PDF(Pubmed)
Abstract:
Centrin1 gene deleted Leishmania donovani parasite (LdCen1-/-) was developed and extensively tested experimentally as an intracellular stage-specific attenuated and immunoprotective live parasite vaccine candidate ex vivo using human PBMCs and in vivo in animals. Here we report manufacturing and pre-clinical evaluation of current Good-Laboratory Practice (cGLP) grade LdCen1-/- parasites, as a prerequisite before proceeding with clinical trials. We screened three batches of LdCen1-/- parasites manufactured in bioreactors under cGLP conditions, for their consistency in genetic stability, attenuation, and safety. One such batch was preclinically tested using human PBMCs and animals (hamsters and dogs) for its safety and protective immunogenicity. The immunogenicity of the CGLP grade LdCen1-/- parasites was similar to one grown under laboratory conditions. The cGLP grade LdCen1-/- parasites were found to be safe and non-toxic in hamsters and dogs even at 3 times the anticipated vaccine dose.

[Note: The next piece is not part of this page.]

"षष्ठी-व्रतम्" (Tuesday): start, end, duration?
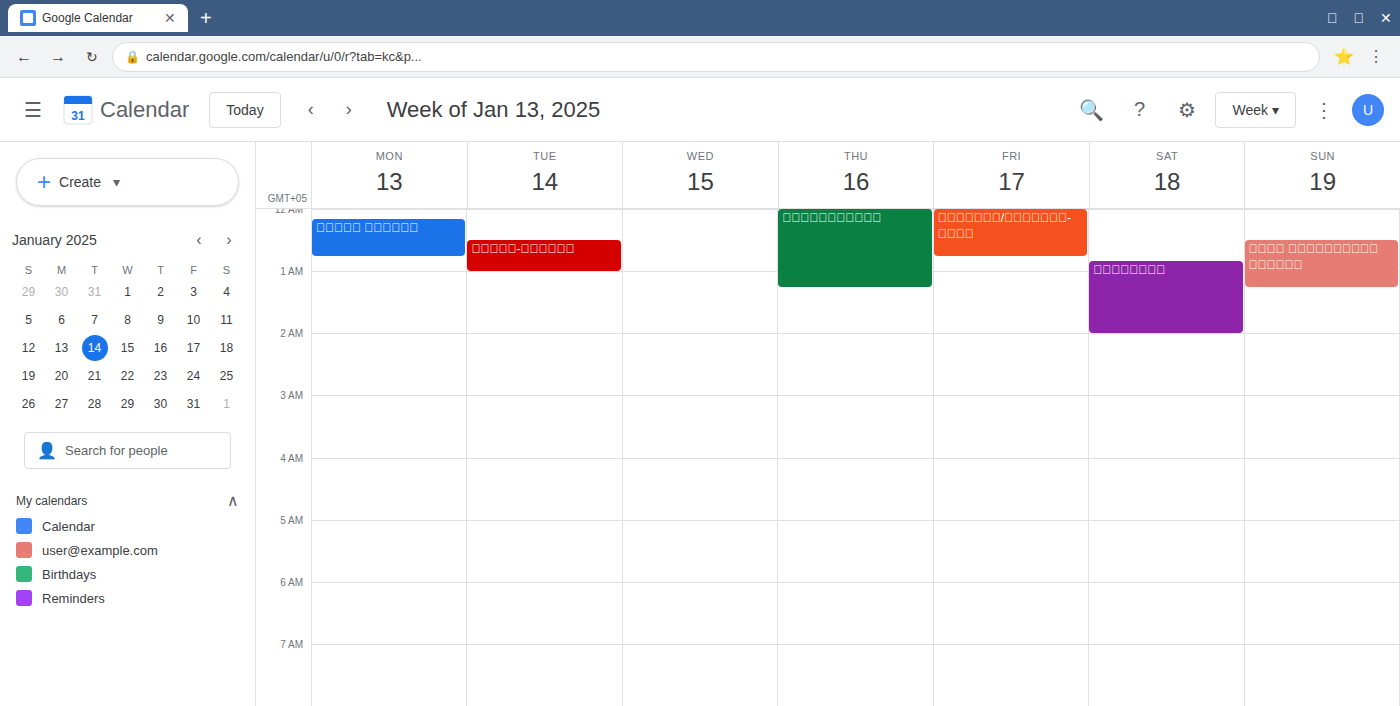
12:30 AM to 1:00 AM, 30 minutesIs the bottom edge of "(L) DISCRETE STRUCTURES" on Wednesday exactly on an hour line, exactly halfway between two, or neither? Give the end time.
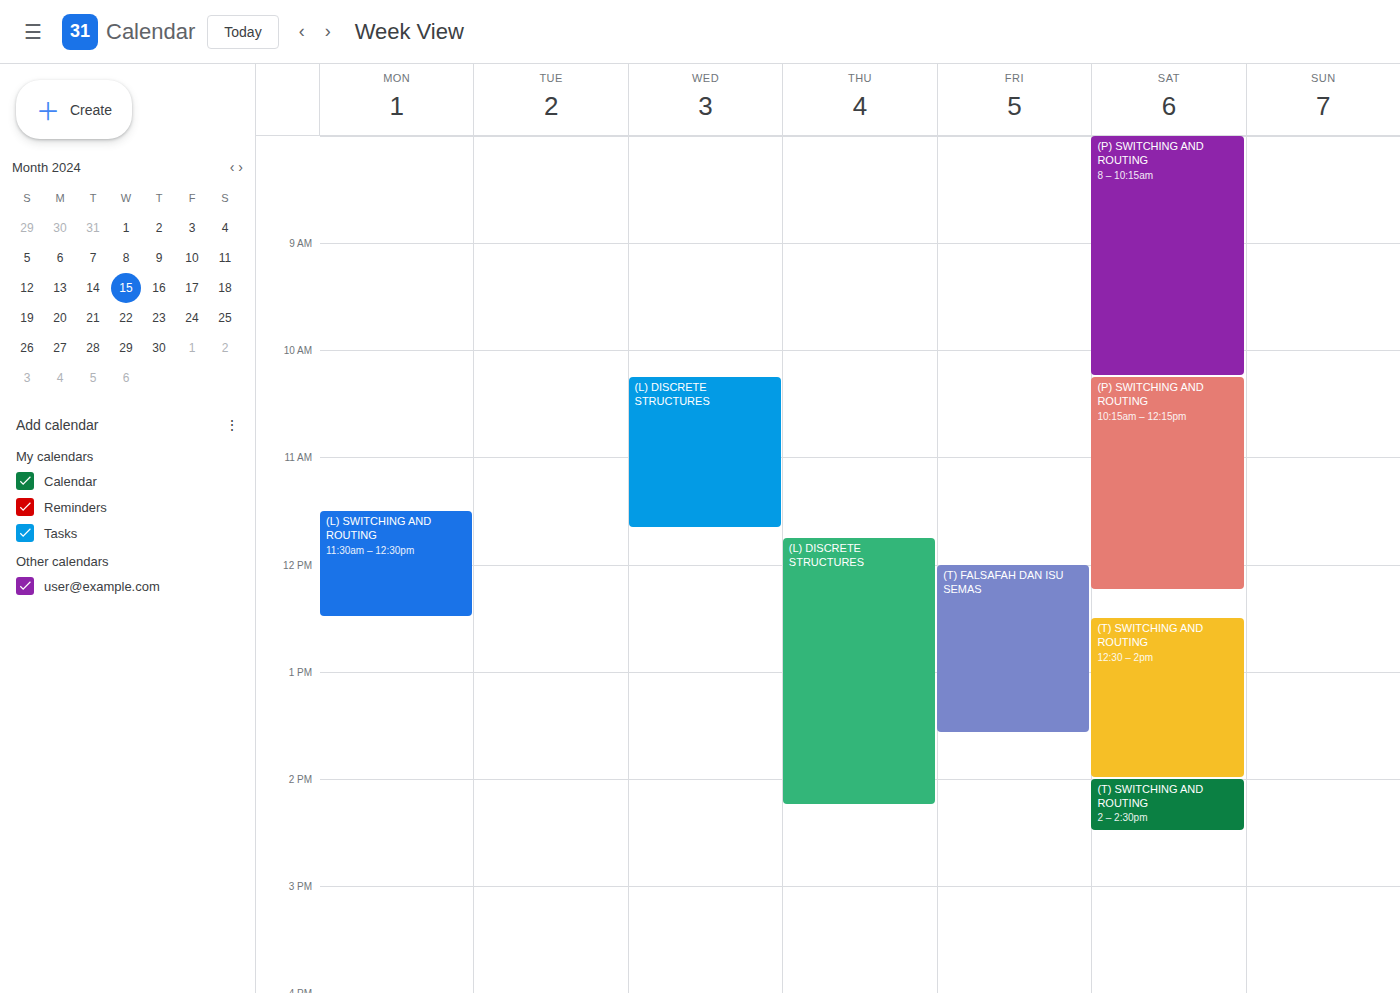
11:40 AM -- neither: 40 minutes below the 11 AM line and 20 minutes above the 12 PM line."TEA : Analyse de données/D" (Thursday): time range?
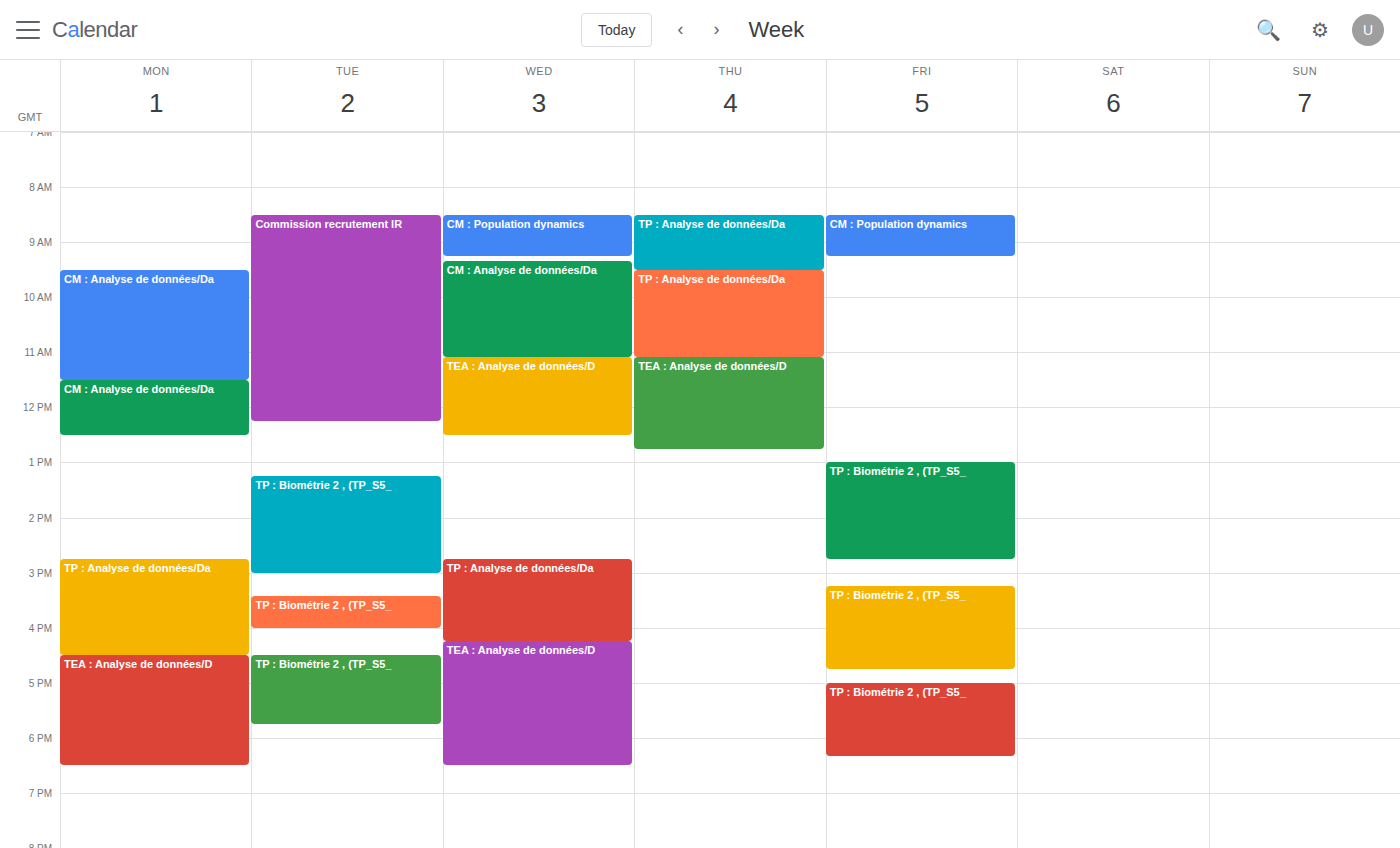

When PBMCs from healed visceral leishmaniasis (VL) cases were infected with cGLP LdCen1-/-, there was a significant increase in the stimulation of cytokines that contribute to protective responses against VL. This effect, measured by multiplex ELISA, was greater than that observed in PBMCs from healthy individuals. These results suggest that cGLP grade LdCen1-/- manufactured under cGMP complaint conditions can be suitable for future clinical trials.
摘要:
开发了Centrin1基因缺失的多尼利什曼原虫寄生虫(LdCen1-/-),并作为使用人PBMC和动物体内的细胞内阶段特异性减毒和免疫保护性活寄生虫疫苗候选物进行了广泛的实验测试。在这里,我们报告了当前良好实验室规范(cGLP)等级LdCen1-/-寄生虫的制造和临床前评估,作为进行临床试验之前的先决条件。我们筛选了在cGLP条件下在生物反应器中制造的三批LdCen1-/-寄生虫,因为它们在遗传稳定性方面的一致性,衰减,和安全。使用人PBMC和动物(仓鼠和狗)临床前测试一个这样的批次的安全性和保护性免疫原性。CGLP级LdCen1-/-寄生虫的免疫原性与在实验室条件下生长的类似。发现cGLP级LdCen1-/-寄生虫在仓鼠和狗中是安全且无毒的,即使是预期疫苗剂量的3倍。当来自已治愈的内脏利什曼病(VL)病例的PBMC感染cGLPLdCen1-/-时,促进针对VL的保护性反应的细胞因子的刺激显着增加。这个效果,通过多重ELISA测量,高于在健康个体的PBMC中观察到的。这些结果表明,在cGMP投诉条件下生产的cGLP等级LdCen1-/-可适用于未来的临床试验。